But let's suppose all of this works as advertised!

There is no way Microsoft, Sony, and Nintendo would NOT compete against you in
that market, the only question is when will they make their entry.

Or maybe the sleeping tigers. NVidia, Intel, and to a lesser extent AMD. They
come along and put extensions in their drivers that work only on their clouds.
Programmers have to use NVidia's drivers anyway, they do not need to use this
company's SDK however.

But by far the greatest concern of this company should be Apple. By making
their product hardware and server software based, they are putting themselves
on terrain that Apple knows FAR better than they. In fact, Apple knows it far
better than anyone in the gaming industry.

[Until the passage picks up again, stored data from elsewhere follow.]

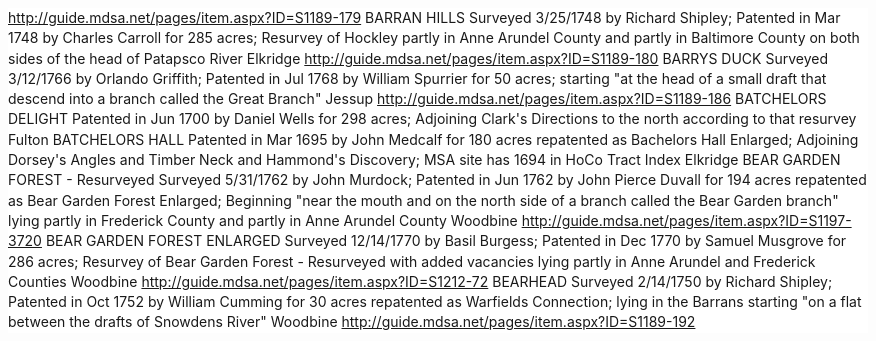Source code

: <td><a href="http://guide.mdsa.net/pages/item.aspx?ID=S1189-179">http://guide.mdsa.net/pages/item.aspx?ID=S1189-179</a></td>
</tr>
<tr>
<td>BARRAN  HILLS</td>
<td>Surveyed 3/25/1748 by Richard  Shipley; Patented in Mar 1748 by Charles Carroll for 285 acres; Resurvey of  Hockley partly in Anne Arundel County and partly in Baltimore County on both  sides of the head of Patapsco River</td>
<td>Elkridge</td>
<td><a href="http://guide.mdsa.net/pages/item.aspx?ID=S1189-180">http://guide.mdsa.net/pages/item.aspx?ID=S1189-180</a></td>
</tr>
<tr>
<td>BARRYS  DUCK</td>
<td>Surveyed 3/12/1766 by Orlando  Griffith; Patented in Jul 1768 by William Spurrier for 50 acres; starting  &quot;at the head of a small draft that descend into a branch called the  Great Branch&quot;</td>
<td>Jessup</td>
<td><a href="http://guide.mdsa.net/pages/item.aspx?ID=S1189-186">http://guide.mdsa.net/pages/item.aspx?ID=S1189-186</a></td>
</tr>
<tr>
<td>BATCHELORS  DELIGHT</td>
<td>Patented in Jun 1700 by Daniel  Wells for 298 acres; Adjoining Clark&#39;s Directions to the north according to  that resurvey</td>
<td>Fulton</td>
<td></td>
</tr>
<tr>
<td>BATCHELORS  HALL</td>
<td>Patented in Mar 1695 by John  Medcalf for 180 acres repatented as Bachelors Hall Enlarged; Adjoining  Dorsey&#39;s Angles and Timber Neck and Hammond&#39;s Discovery; MSA site has 1694 in  HoCo Tract Index</td>
<td>Elkridge</td>
<td></td>
</tr>
<tr>
<td>BEAR  GARDEN FOREST - Resurveyed</td>
<td>Surveyed 5/31/1762 by John  Murdock; Patented in Jun 1762 by John Pierce Duvall for 194 acres repatented  as Bear Garden Forest Enlarged; Beginning &quot;near the mouth and on the  north side of a branch called the Bear Garden branch&quot; lying partly in Frederick  County and partly in Anne Arundel County</td>
<td>Woodbine</td>
<td><a href="http://guide.mdsa.net/pages/item.aspx?ID=S1197-3720">http://guide.mdsa.net/pages/item.aspx?ID=S1197-3720</a></td>
</tr>
<tr>
<td>BEAR  GARDEN FOREST ENLARGED</td>
<td>Surveyed 12/14/1770 by Basil  Burgess; Patented in Dec 1770 by Samuel Musgrove for 286 acres; Resurvey of  Bear Garden Forest - Resurveyed with added vacancies lying partly in Anne  Arundel and Frederick Counties</td>
<td>Woodbine</td>
<td><a href="http://guide.mdsa.net/pages/item.aspx?ID=S1212-72">http://guide.mdsa.net/pages/item.aspx?ID=S1212-72</a></td>
</tr>
<tr>
<td>BEARHEAD</td>
<td>Surveyed 2/14/1750 by Richard  Shipley; Patented in Oct 1752 by William Cumming for 30 acres repatented as  Warfields Connection; lying in the Barrans starting &quot;on a flat between  the drafts of Snowdens River&quot;</td>
<td>Woodbine</td>
<td><a href="http://guide.mdsa.net/pages/item.aspx?ID=S1189-192">http://guide.mdsa.net/pages/item.aspx?ID=S1189-192</a></td>
</tr>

This is exactly the mistake the
music industry made. I remember video of a guy from Sony and Universal
laughing at the first iPod. What could Apple do? Well they could come along
and revolutionize your revolutionary technology. Like, say, building an Apple
gaming cloud that only talks to the iPhone, iPod Touch, and the new
iTVGameConsole. And vice versa. They could even make an online store to buy
games for their cloud. They might call it like . . . I don't know . . . iTunes
Media Store, or something like that.

I am not sanguine about this company's future. But the future for technology
like this is pretty bright. I'll put my money on an Apple partnership with
NVidia.

------
John_Galt
Hardware seems to get cheaper/better faster than networks do. Also the trend
in networking is bigger bands not lower latency. Someday cloud based low
latency apps will work, but I doubt this will happen anytime soon.

The real news here is that compression card they have created. The article
doesn't go into detail but large scale 1ms compression?!

What it would take to make this work: A unified, or at least more unified
internet topology. Latency occurs at the gateways/modems/MUXes where you are
translating from one type of packet to another. Perhaps you could get around
enough of that with peering... hmmm Ultimately I just don't see a lot of
applications requiring this kind of latency so OnLive will be swimming
upstream.